Commissioner Patricia Chisolm-Miller said she is impressed with the work of a local ministry, Jesus Said Love, which offers assistance to people who want to escape the sex trade and possibly learn a marketable skill or launch their own business.
“I was not necessarily saying they should be given a portion of the funding,” Chisolm-Miller said after Tuesday’s commissioners court meeting. “I was wondering if we, the county was aware of their presence. I later learned that the sheriff’s office and Jesus Said Love are aware of each other, that the department has been involved in some of its initiatives. Maybe we can do more. I don’t know how much we could get from the governor’s office. I’m not sure how much we can apply for. But today we approved going ahead with an application.”
Water resource study
Also Tuesday, the commissioners voted to accept a $75,000 grant from the United States Bureau of Reclamation to continue its study of local surface and groundwater resources and how best to preserve or extend their viability. This would be the second such $75,000 grant the county has received. It was required to match both, so local spending totals $150,000.

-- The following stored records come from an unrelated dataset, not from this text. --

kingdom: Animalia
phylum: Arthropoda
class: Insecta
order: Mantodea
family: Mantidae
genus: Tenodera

The WaterSMART grant program encourages government entities to prepare drought contingency plans and to provide a framework for improvements, county Administrator Dustin Chapman said.
The grants are made available to the McLennan County Water Resources Group, which includes representatives of communities countywide.
“This group also gets involved in setting water rates,” Chapman said.
Commissioners pursued the initial grant in September 2015, when much of Texas, including McLennan County, was emerging from a more than four-year drought.
Then, the county said the plan would address drought impacts on the Trinity Aquifer, including problems with high arsenic levels and those created by zebra mussels in certain surface waters, the Tribune-Herald reported.
Tom Ray, water resources coordinator with Lockwood, Andrews & Newman in Waco, has been consulting with McLennan County during the process.
“This is proceeding in three parts,” Ray said Tuesday. “We did a drought contingency plan for the county, one of the first in Texas. There are a lot of those around among cities. It is unusual for a county. Second, and this is a major point, we have considered a conjunctive use effort involving both groundwater and surface water, with the objective of preserving groundwater. That involves modeling and preliminary engineering. Third, we looked at arsenic concentrations, especially in the southeast part of the county, and how we could deliver enough treated water to reduce arsenic concentration to a level acceptable to the Environmental Protection Agency.
“That was quite a big achievement for $150,000.”
The next step looks more into implementing the plan of action.
Elm Mott meters
Commissioners agreed to accept a $300,000 Texas Community Block Grant for water and sewer improvements in Elm Mott. The area is served by a water supply district and has been hampered for years by aging, inefficient meters that do not accurately calculate water use, Ross Water System office manager Rhonda Taylor said.
Commissioners’ action and the prospect of getting new meters “is a big deal out here,” Taylor said.
Local sources will provide a $15,000 match for the state grant.